Where are the women’s rights groups that went to the barricades in the 1980s and 1990s to prevent the federal government from accessing women’s health records? Hypocritically, they are silent now.
Patients need to defend their own privacy by refusing to answer the intrusive “social history” questions. If you need to confide something to your doctor pertaining to your own treatment, ask your doctor about keeping two sets of books so that your secrets stay in the office. Doctors take the Hippocratic oath seriously and will not be offended.

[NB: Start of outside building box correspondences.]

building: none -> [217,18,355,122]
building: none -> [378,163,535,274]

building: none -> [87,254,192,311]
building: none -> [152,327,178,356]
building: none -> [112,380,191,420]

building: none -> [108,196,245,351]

Are such precautions paranoid? Hardly. We are only beginning to see the data-collection ambitions of the executive branch. On Sept. 6, The New York Times reported that Edward Snowden’s revelations show that the National Security Agency has “broadly compromised the guarantees that Internet companies have given consumers to reassure them that their communications, online bank and medical records, would be undecipherable to criminals or governments.”
Be cautious about sharing your medical secrets with Uncle Sam.
Betsy McCaughey is a former Lt. governor of New York and the author of “Beating Obamacare.”